La psicología moderna sugiere que el fenómeno de tratar peor a quienes amamos radica en la sensación de seguridad que estas personas nos brindan. Al saber que el vínculo es sólido y que el amor es incondicional, bajamos la guardia y permitimos que nuestras frustraciones externas se filtren en la interacción privada, utilizando a los seres queridos como un escape emocional.
Este comportamiento, aunque común, puede erosionar profundamente la estabilidad del hogar y la confianza mutua si no se gestiona con conciencia. Los expertos enfatizan que la proximidad física y emocional nos hace sentir que no necesitamos “filtrar” nuestro temperamento, lo que a menudo resulta en respuestas bruscas o falta de empatía hacia quienes más merecen nuestra mejor cara y atención.

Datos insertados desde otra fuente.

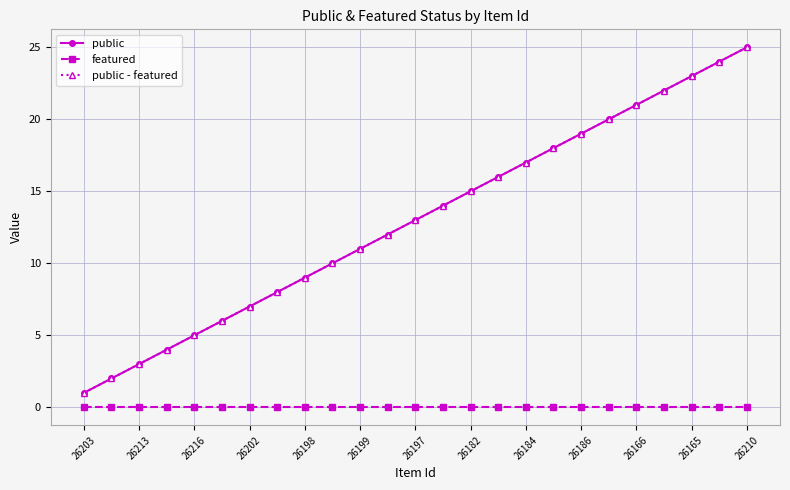

List the series in order of their peak value, lowest first.

featured, public, public - featured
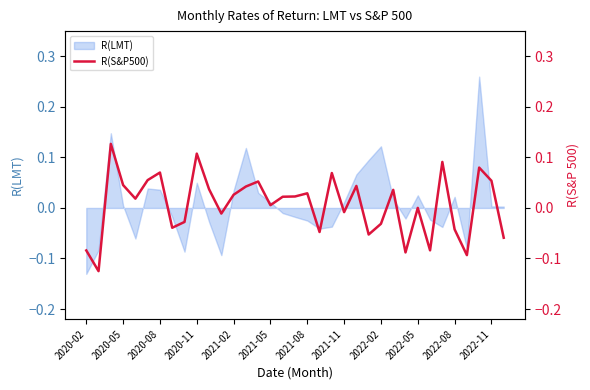

Reading right to left, list all the values displayed in this chart.

-0.1	0.1	0.1	-0.1	-0.0	0.1	-0.1	0.0	-0.1	0.0	-0.0	-0.1	0.0	-0.0	0.1	-0.0	0.0	0.0	0.0	0.0	0.1	0.0	0.0	-0.0	0.0	0.1	-0.0	-0.0	0.1	0.1	0.0	0.0	0.1	-0.1	-0.1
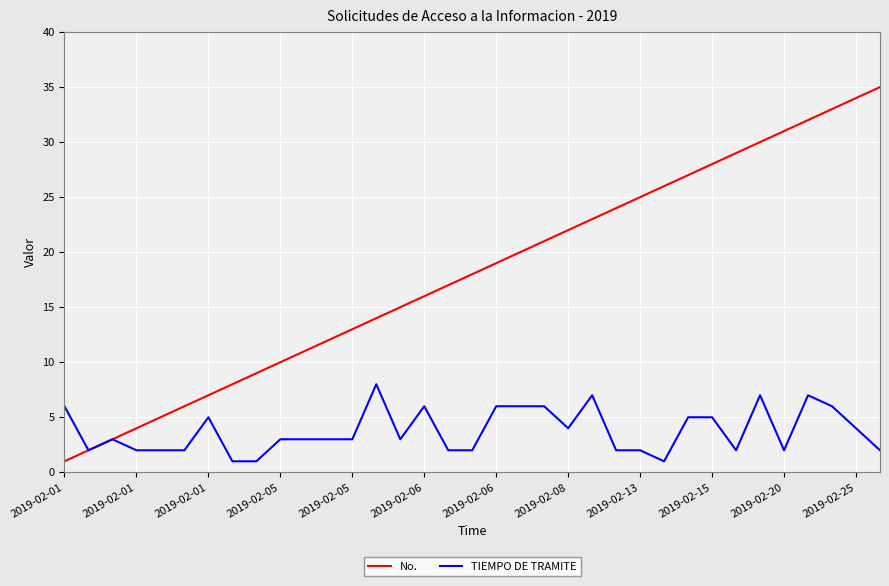

List the series in order of their overall mean, lowest first.

TIEMPO DE TRAMITE, No.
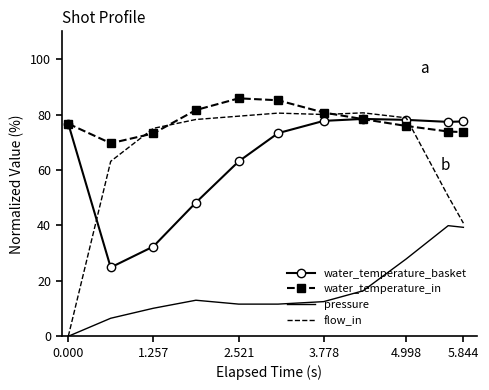

Which series has the widest spread of values?

flow_in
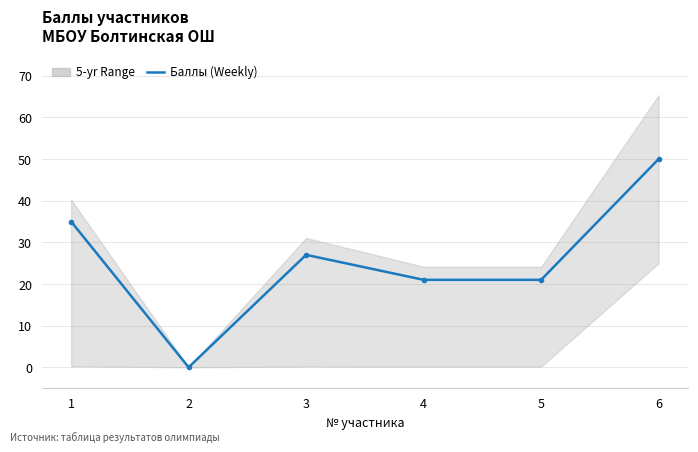

What is the sum of all values?

154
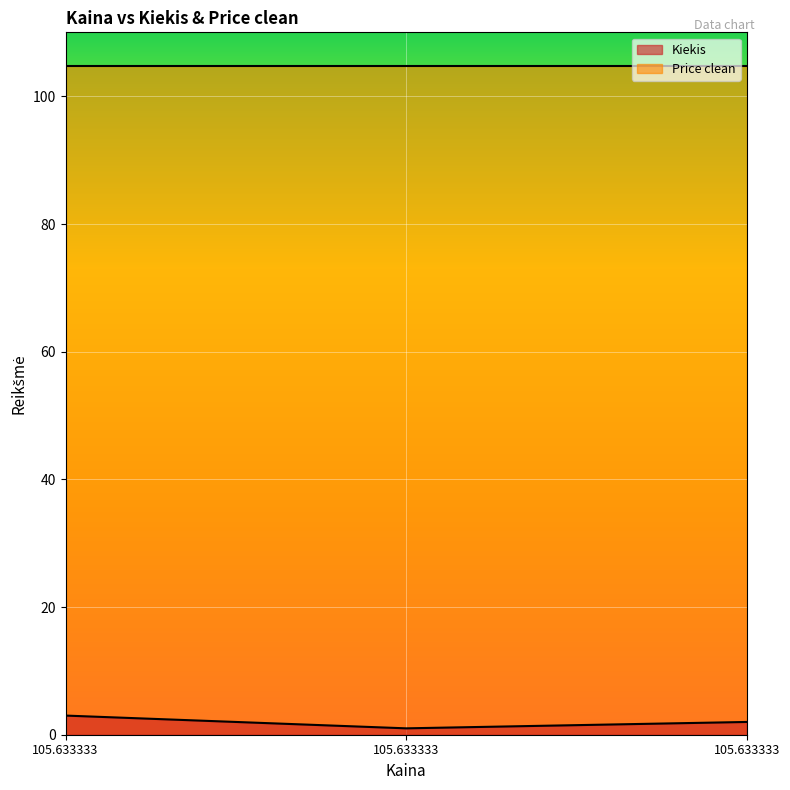

Reading left to right, transcribe all the data shown in this chart.

105.633333=3	105.633333=1	105.633333=2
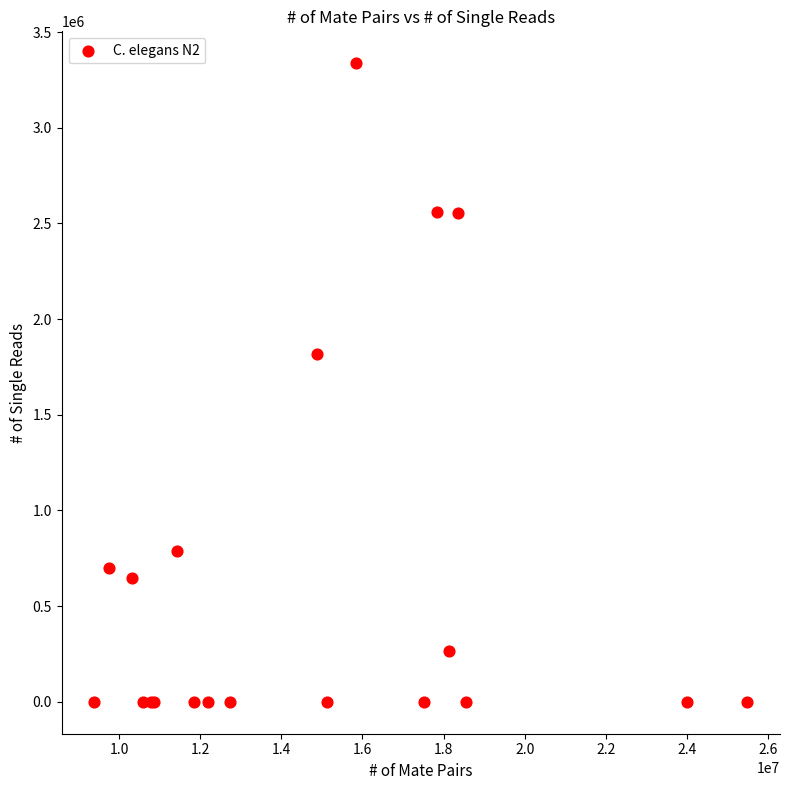

What Y value in the scatter plot is closest to 1668588?

1816771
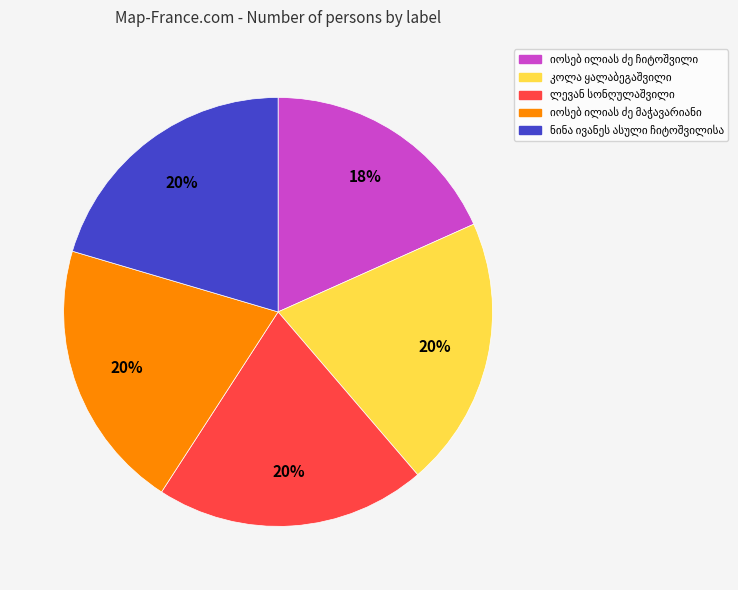

To the nearest percent, what is the average slice percentage?

20%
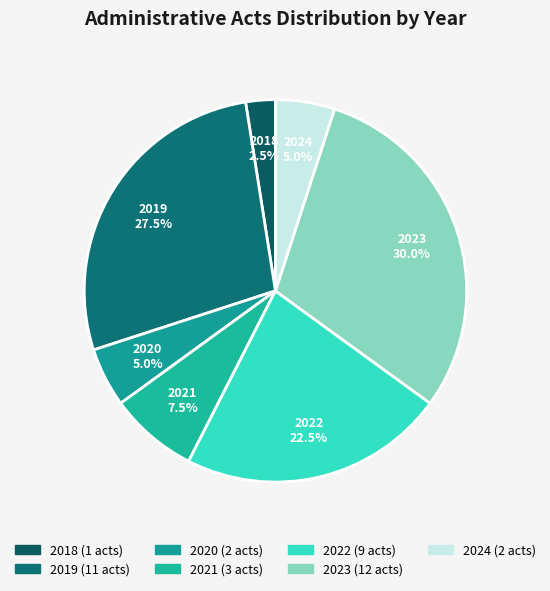

Combined, do 2021 and 2023 account for over 50%?

No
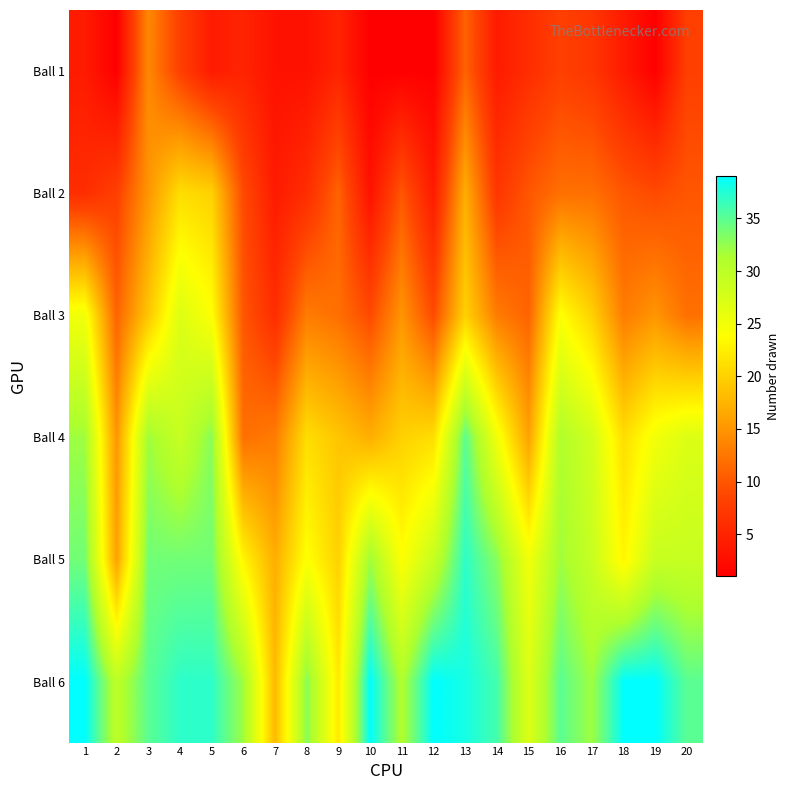

Between 2 and 7, which series saw the biggest shift?

Ball 6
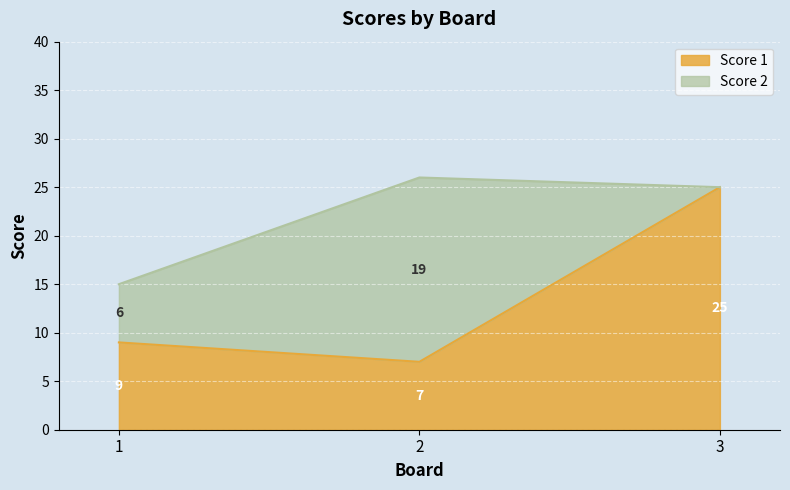

At which label is the value closest to 16?

1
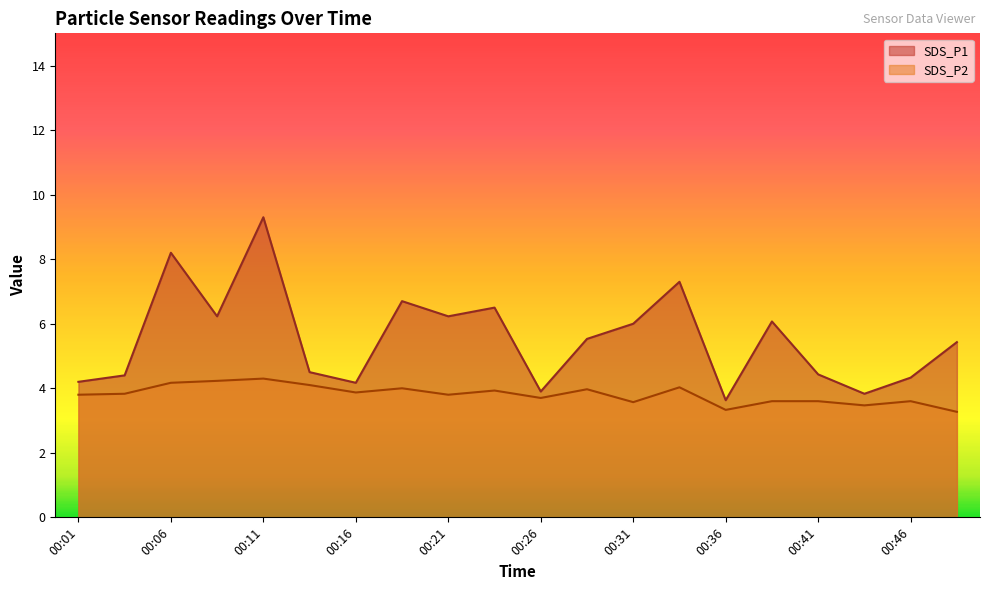

What is the value of the SDS_P2 point at the 7th from the left?

3.9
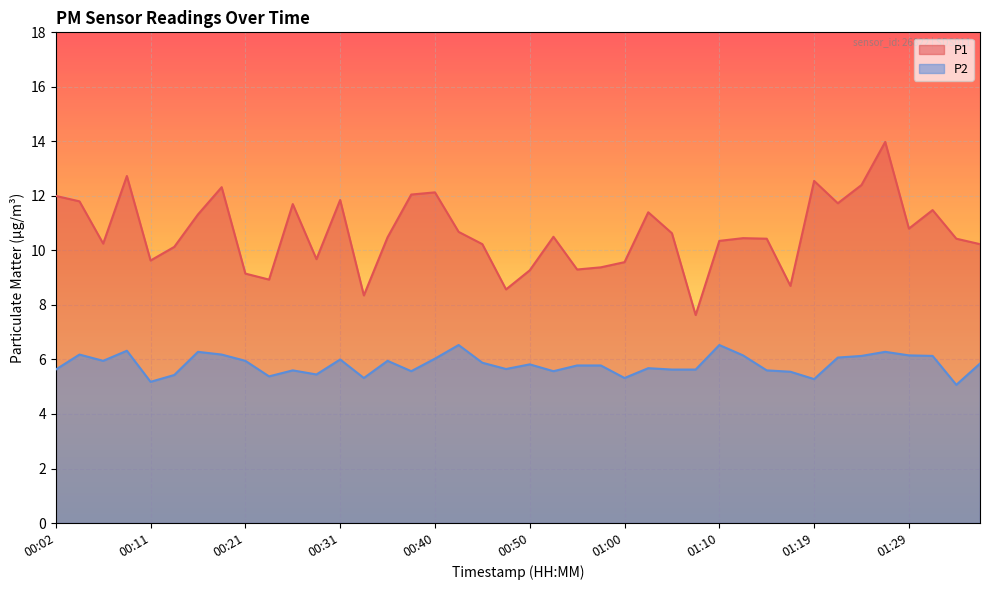

What are all the series names shown in the legend?

P1, P2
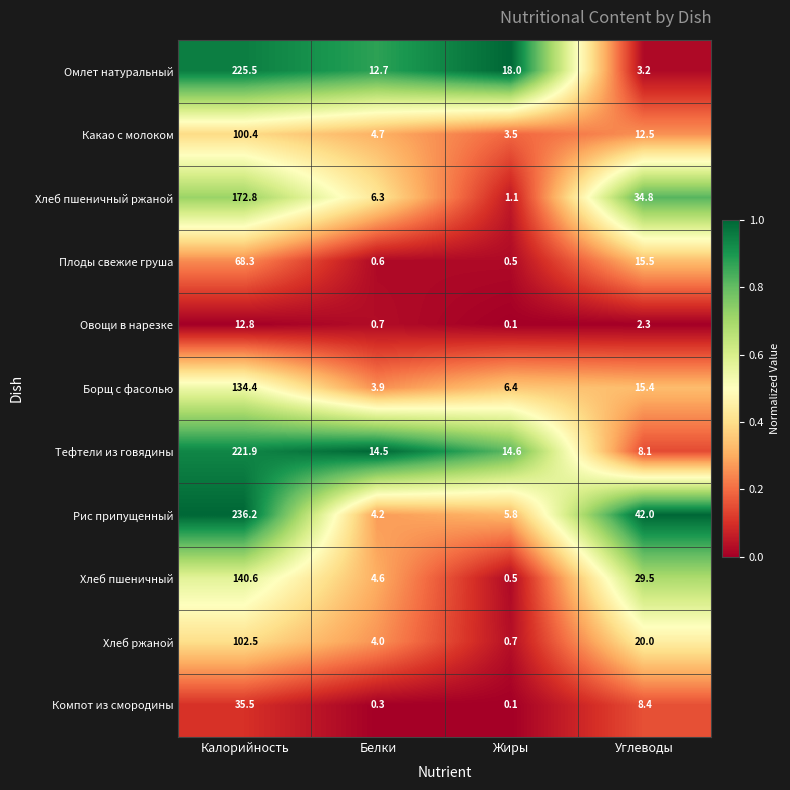

At which category is the sum across all series the highest?

Калорийность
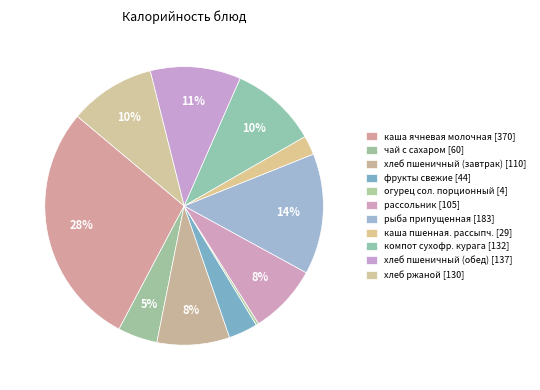

What percentage is NOT represented by хлеб ржаной?

90.0%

Expertos en psicología explican por qué tratamos peor a las personas que más queremos
Sentir que el amor de la otra persona es seguro nos lleva, inconscientemente, a creer que podemos comportarnos de manera impulsiva sin riesgo de abandono. Esta red de seguridad emocional hace que dejemos de esforzarnos por ser amables, algo que sí hacemos con extraños por miedo al rechazo social, priorizando lamentablemente nuestra comodidad sobre el respeto hacia el ser querido.
Durante el día, invertimos una gran cantidad de energía mental en ser educados y profesionales en el trabajo o con amigos. Al llegar a casa, esa reserva de autocontrol se ha agotado por completo. Como resultado, las personas que más queremos reciben los restos de nuestra paciencia, convirtiéndose en el blanco fácil de nuestro cansancio y nuestro mal humor acumulado.
A menudo, descargamos en nuestra pareja o familiares los sentimientos de insatisfacción que tenemos con nosotros mismos. Es más sencillo culpar a alguien cercano por nuestra infelicidad que enfrentar nuestras propias carencias. Esta proyección actúa como un mecanismo de defensa erróneo que busca aliviar el malestar interno a costa de la paz de las personas que más nos importan hoy.
Con los desconocidos mantenemos una máscara de perfección y control absoluto. Sin embargo, con quienes amamos, nos permitimos ser vulnerables y mostrar nuestras sombras más oscuras. Desafortunadamente, esa apertura a veces se traduce en una falta de filtros, donde el dolor o el miedo se expresan a través de la irritabilidad y el trato rudo hacia el otro compañero.